[Opening Data to process section]
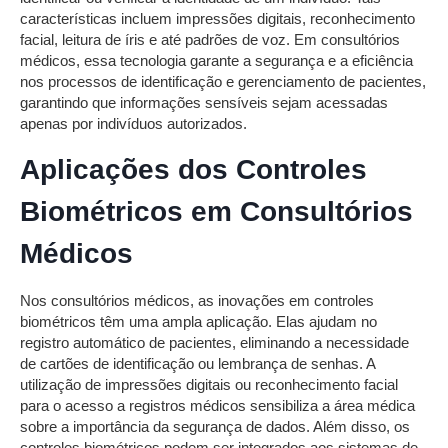
características incluem impressões digitais, reconhecimento
facial, leitura de íris e até padrões de voz. Em consultórios
médicos, essa tecnologia garante a segurança e a eficiência
nos processos de identificação e gerenciamento de pacientes,
garantindo que informações sensíveis sejam acessadas
apenas por indivíduos autorizados.
Aplicações dos Controles
Biométricos em Consultórios
Médicos
Nos consultórios médicos, as inovações em controles
biométricos têm uma ampla aplicação. Elas ajudam no
registro automático de pacientes, eliminando a necessidade
de cartões de identificação ou lembrança de senhas. A
utilização de impressões digitais ou reconhecimento facial
para o acesso a registros médicos sensibiliza a área médica
sobre a importância da segurança de dados. Além disso, os
controles biométricos podem ser integrados aos sistemas de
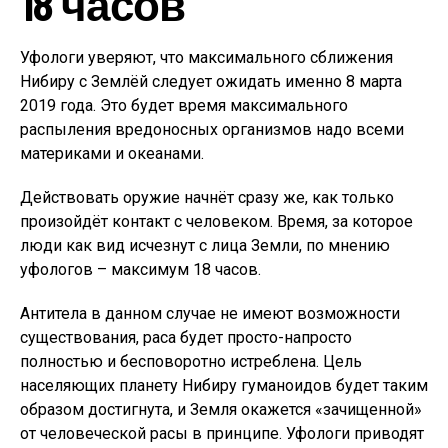
18 часов
Уфологи уверяют, что максимального сближения
Нибиру с Землёй следует ожидать именно 8 марта
2019 года. Это будет время максимального
распыления вредоносных организмов надо всеми
материками и океанами.
Действовать оружие начнёт сразу же, как только
произойдёт контакт с человеком. Время, за которое
люди как вид исчезнут с лица Земли, по мнению
уфологов – максимум 18 часов.
Антитела в данном случае не имеют возможности
существования, раса будет просто-напросто
полностью и бесповоротно истреблена. Цель
населяющих планету Нибиру гуманоидов будет таким
образом достигнута, и Земля окажется «зачищенной»
от человеческой расы в принципе. Уфологи приводят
[Closing Data to process section]
**What is needed**: Gather every line in the records above that contains the word "identificação".

**Output**:
nos processos de identificação e gerenciamento de pacientes,
de cartões de identificação ou lembrança de senhas. A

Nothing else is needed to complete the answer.